- Theatrical release poster
- Directed by: Peter Coster
- Written by: Peter Coster
- Produced by: Peter Coster and JC Mac
- Starring: Chico Slimani Brendan Carr Lauretta Lewis Terry Bird Paul Jaques Tom Gerald Peter Coster JC Mac
- Cinematography: Darren Berry
- Music by: Chris Southwell
- Distributed by: Dragons Lair Films
- Release date: 1 May 2009 (Swansea Bay);
- Running time: 12 minutes
- Country: United Kingdom
- Language: English

= 45 (2009 film) =

45 is a 2009 short film produced and directed by Peter Coster and starring JC Mac. The 12-minute comedy-drama-psychological thriller is Coster's debut film as director. A Dragons Lair films and MaChico bros production.

==Plot==
Jaden Cole (JC Mac) relives an important day in his life over and over, each rewound day sees new information. Jaden's girlfriend Jessica (Laurette Lewis) comforts him, reassuring him that he is only worrying about the important boxing fight he has later that day. As he is caught in a twilight zone of conflicting realities unravels a shocking conclusion as he prepares for a big fight that may already be lost by default.

GIVEN INSTRUCTION:
Write the next part of the article on the 2009 short film 45, picking up after its last sentence. The material after this point stands apart from the film article above.

SOURCE EXCERPT:
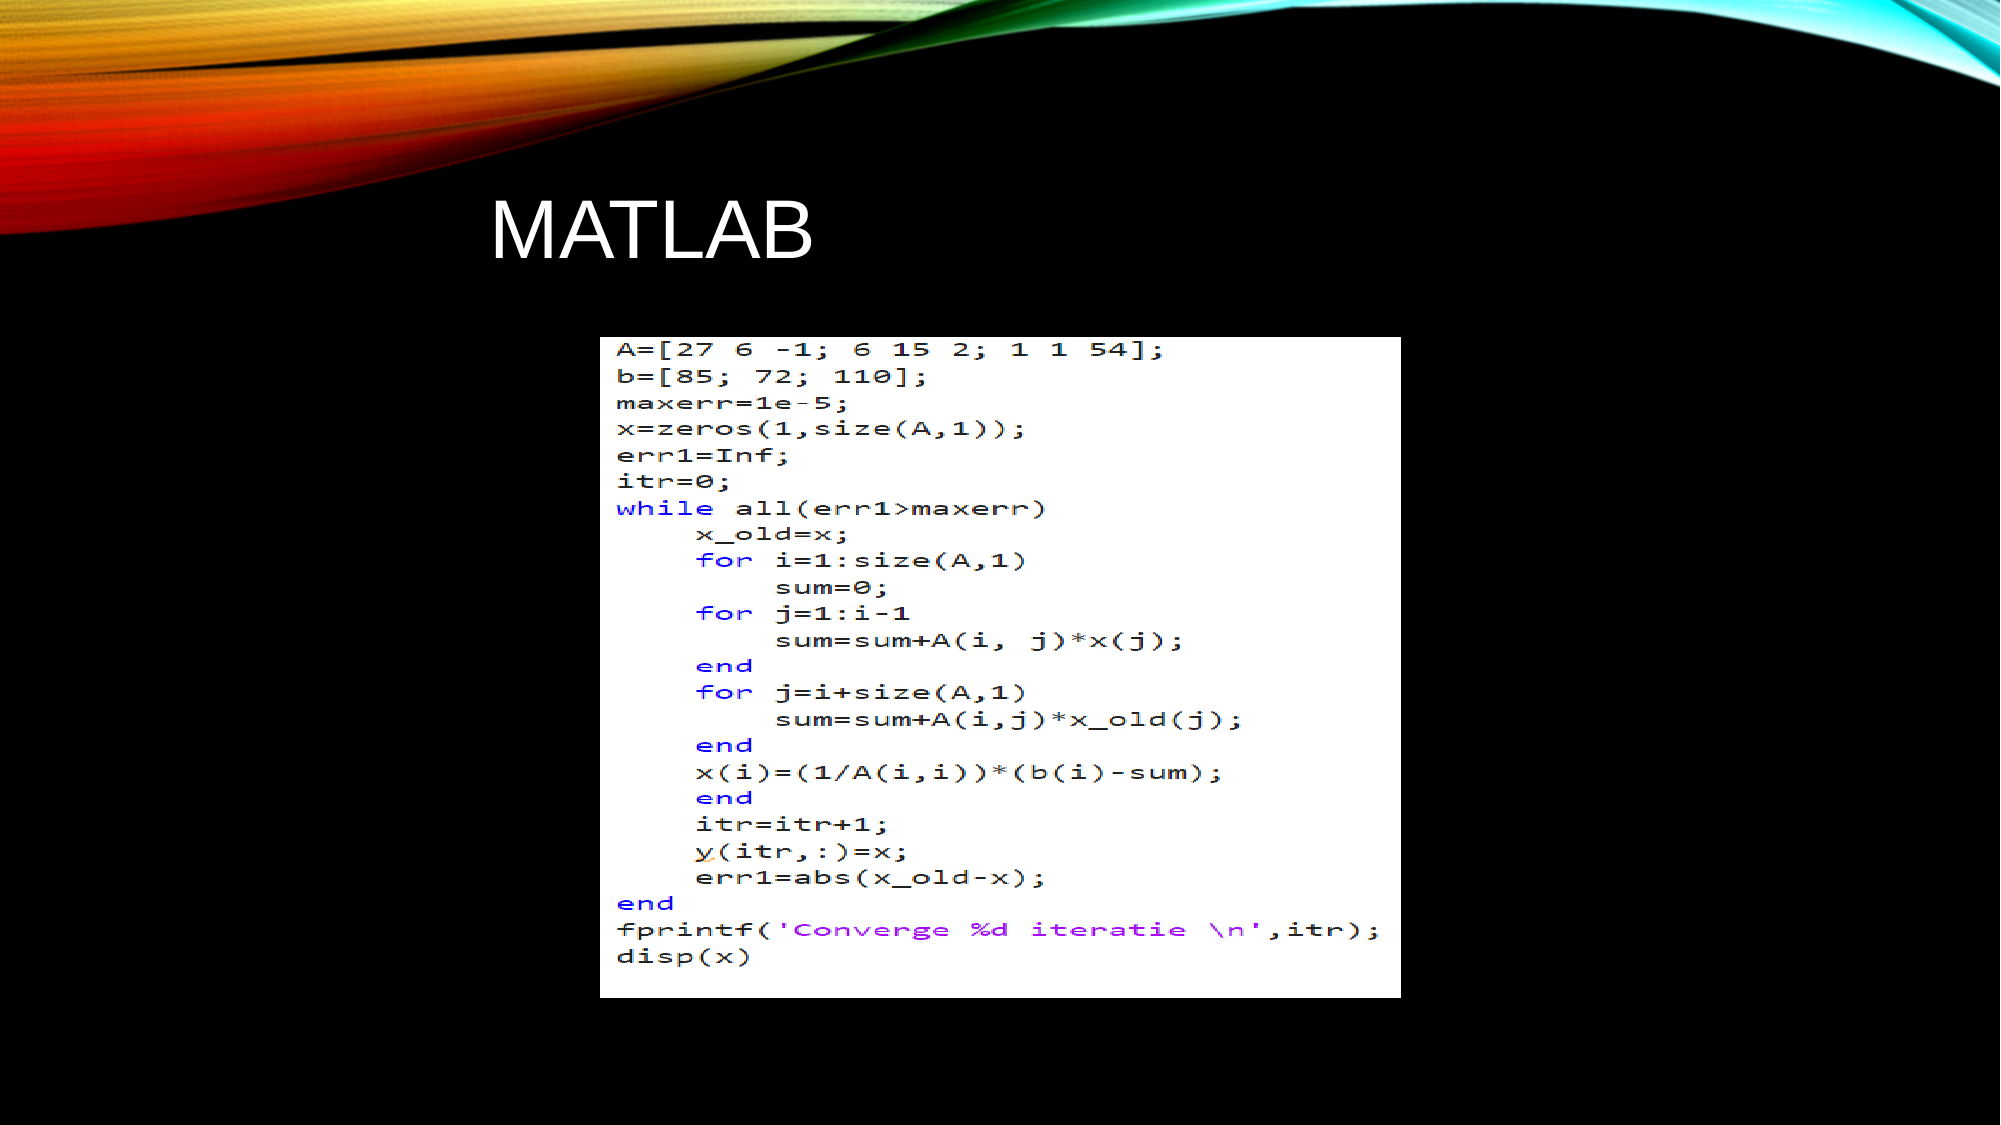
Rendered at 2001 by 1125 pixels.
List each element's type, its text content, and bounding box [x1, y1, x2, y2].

RESULT OF THE TASK:
==Cast==
- Chico Slimani ... Banks
- Terry Bird ... Jaden's trainer Terry
- Lauretta Lewis ... Jaden's girlfriend Jessica
- Brendan Carr ... Jason
- Peter Coster ... Brian
- Adrian Doughty ... Compere
- Tony Fordham ... Boxing Referee
- Tom Gerald ... Bank's trainer
- Victoria Hopkins ... Ring card girl
- Paul Jaques ... Simon
- JC Mac ... Jaden Cole

==Festivals==
- Swansea Bay Film Festival (British premiere)
- Galway International Film Festival (Ireland premiere)
- Palm Springs Film Festival (American premiere)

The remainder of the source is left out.